• **O QUE FAZER**
1) No texto sobre o Acampamento Terra Livre, por que, segundo Márcia Mura, as políticas desenvolvimentistas acabam com a vida do povo Mura? Responda em uma a três frases.
2) Escreva a próxima parte do texto sobre o Acampamento Terra Livre, a partir do ponto em que ele para.

• **TEXTO PARA LEITURA**
::::
Durante três dias, lideranças discutiram a importância do movimento na atual conjuntura política brasileira e reiteraram que retrocessos não serão tolerados. Confira o balanço da mobilização
Cerca de mil indígenas desceram a Esplanada dos Ministérios em manifestação: “Demarcação já!” (Foto: Alan Azevedo/Greenpeace/MNI).
Brasília amanheceu pintada de urucum e jenipapo na manhã da última terça-feira (10), quando cerca de mil lideranças indígenas de todo o país montaram suas tendas ao redor do Memorial dos Povos Indígenas, dando início ao XII Acampamento Terra Livre (ATL). O evento faz parte da Mobilização Nacional Indígena e é organizado pela Articulação de Povos Indígenas do Brasil (Apib).
O mote do Acampamento esse ano foi: “Pelo direito de viver!”, que para Márcia Mura significa na prática o direito à terra: “Nós do povo Mura temos a mesma luta de todos os povos indígenas, que é a demarcação das terras indígenas. Especificamente na Amazônia nossa luta tem sido muito forte contra as políticas desenvolvimentistas que têm tirado a nossa possibilidade de viver dentro dos nossos espaços, com nossa cultura e como a gente sempre viveu, ligado à natureza, porque eles matam os rios. E matando o rio matam a nossa vida, porque está tudo interligado”, afirmou.
::::
• **DADOS DA COLEÇÃO**
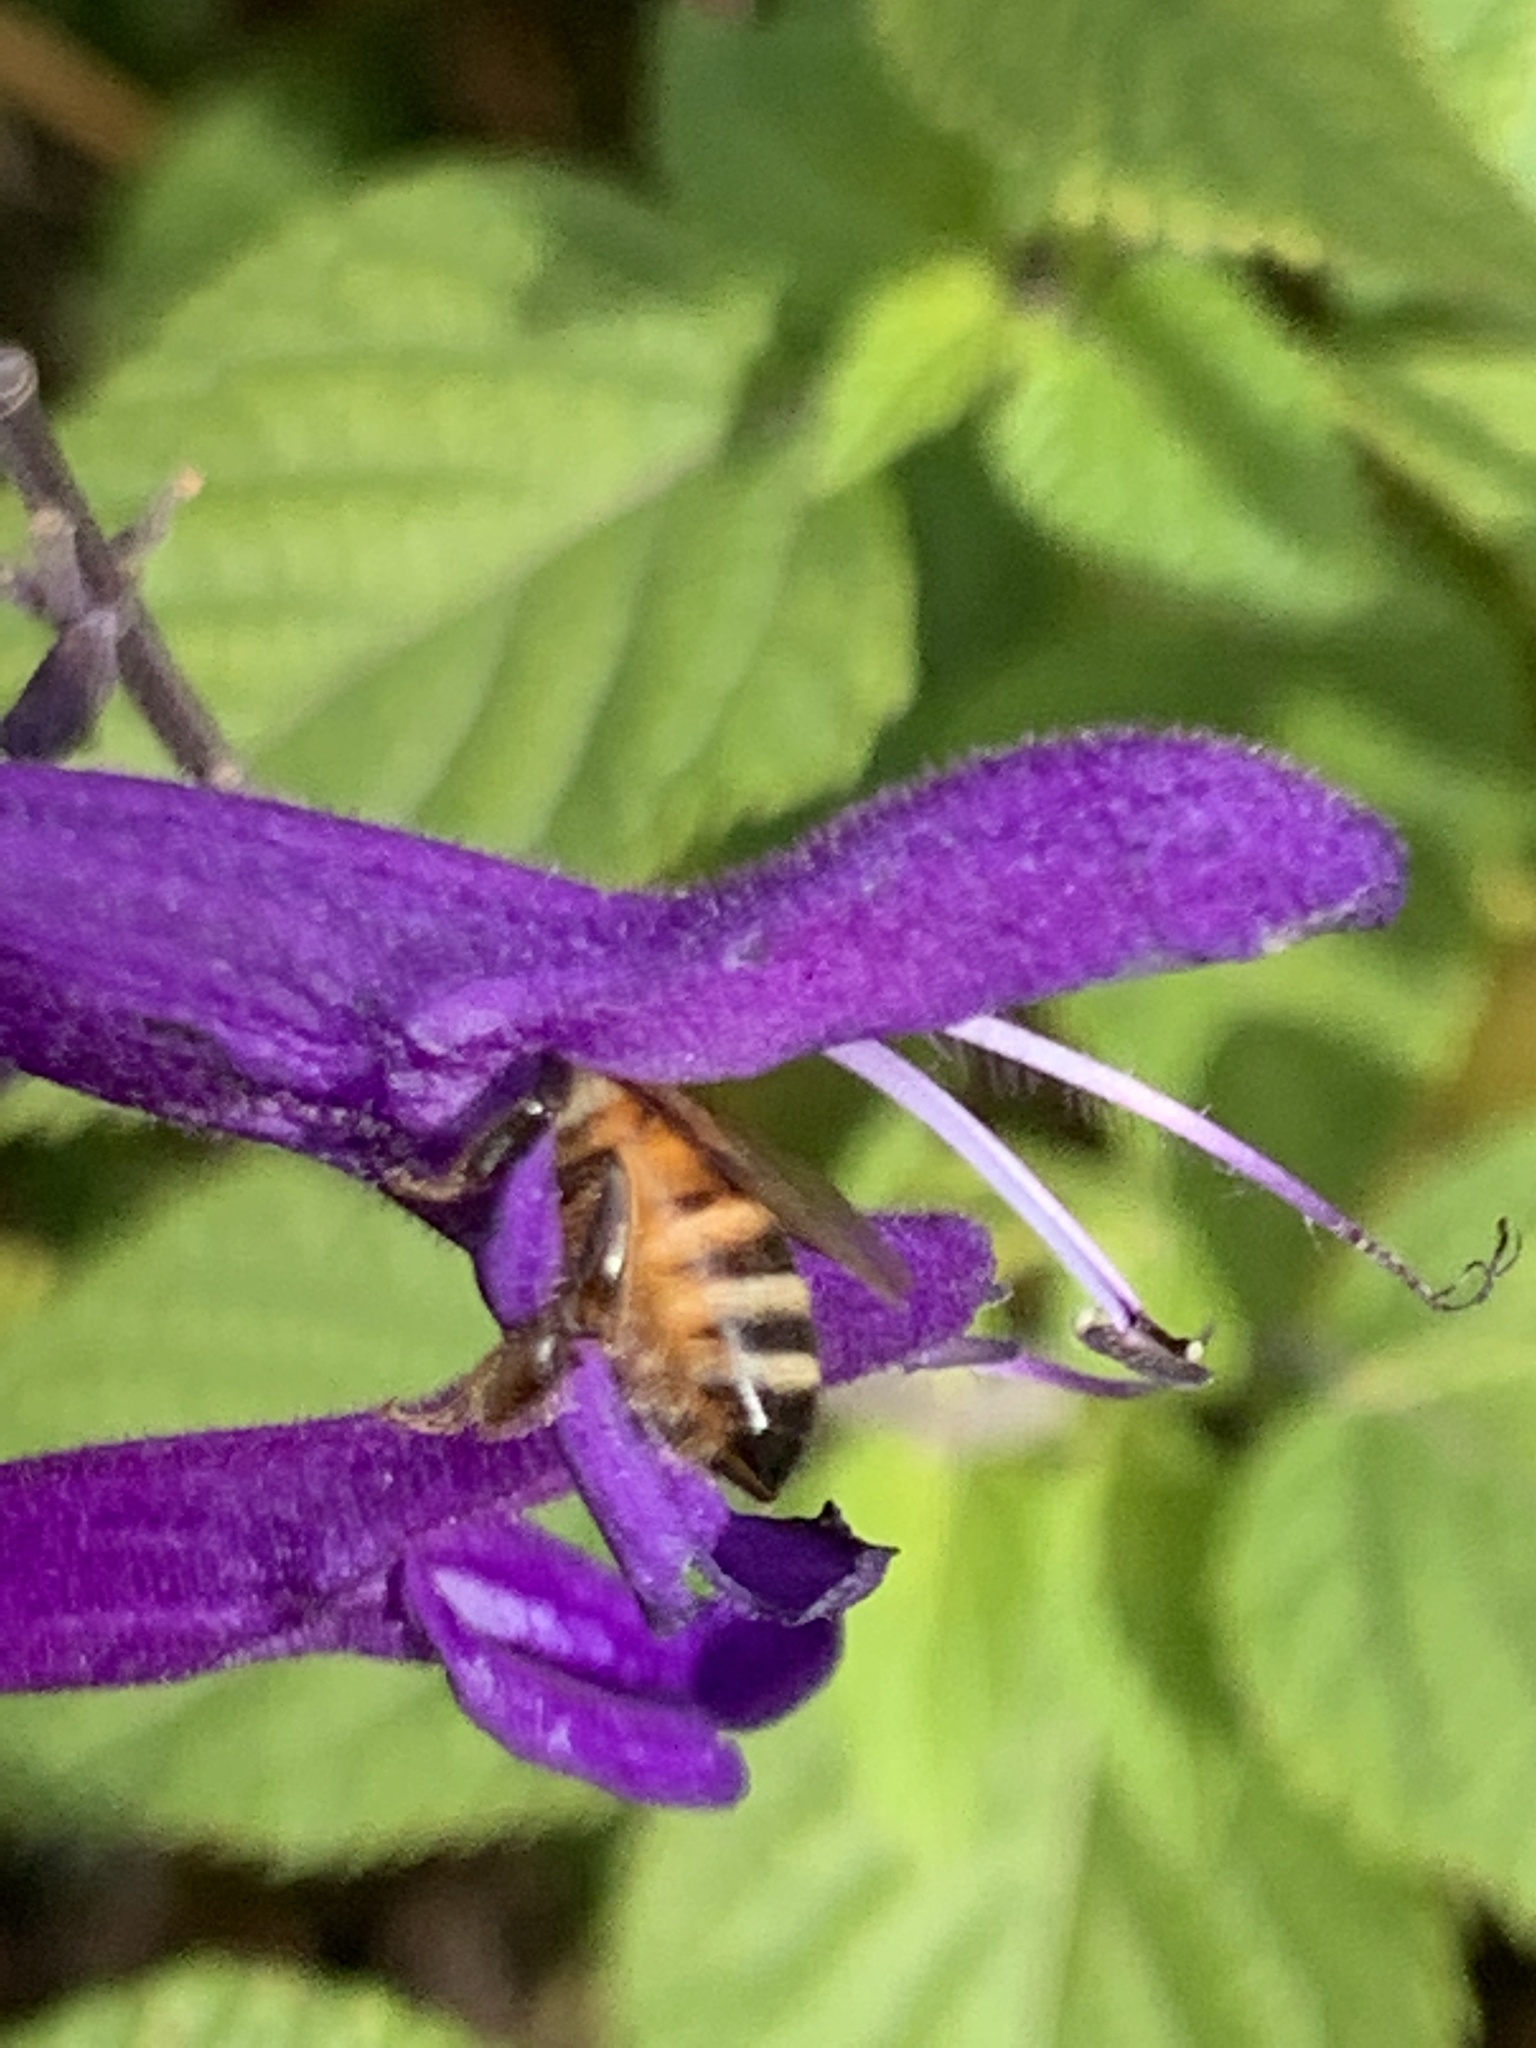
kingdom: Animalia
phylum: Arthropoda
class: Insecta
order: Hymenoptera
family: Apidae
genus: Apis
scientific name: Apis mellifera
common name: Honey bee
::::
• **RESPOSTAS POR TAREFA**
1) Segundo Márcia Mura, essas políticas matam os rios, e matar o rio é matar a vida do povo, porque está tudo interligado. Com isso, elas tiram a possibilidade de viver nos próprios espaços, com a própria cultura e ligados à natureza, como sempre viveram.

2)
As atividades da mobilização tiveram início com uma coletiva de imprensa, em que representantes das organizações regionais e a coordenadora executiva da Apib Sônia Guajajara apresentaram as principais reivindicações dos povos ali presentes. Sônia demandou urgência na conclusão do processo demarcatório das 22 terras indígenas (TIs) sem impedimento que aguardam assinatura tanto no Ministério da Justiça quanto no gabinete da presidência. “A bandeira maior de luta dos povos indígenas é a garantia dos nossos territórios, e nos últimos anos essa garantia tem sido cada dia mais ameaçada. Nos últimos meses, a pauta sobre racismo e preconceito tem se acirrado mais sobre os povos indígenas”, completou ela. Já o cacique Darã, representante da Articulação dos Povos Indígenas do Sudeste (Arpinsudeste), reforçou a necessidade de maior participação e envolvimento de cidadãos indígenas na política.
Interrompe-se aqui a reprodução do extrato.